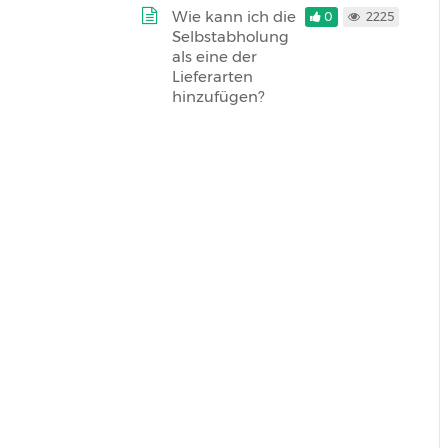
Wie kann ich die
0
2225
Selbstabholung
als eine der
Lieferarten
hinzufügen?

What the task requires:
Although the records hold pictures, return only what remains, word for word.

Answer area:
Wie kann ich die
0
2225
Selbstabholung
als eine der
Lieferarten
hinzufügen?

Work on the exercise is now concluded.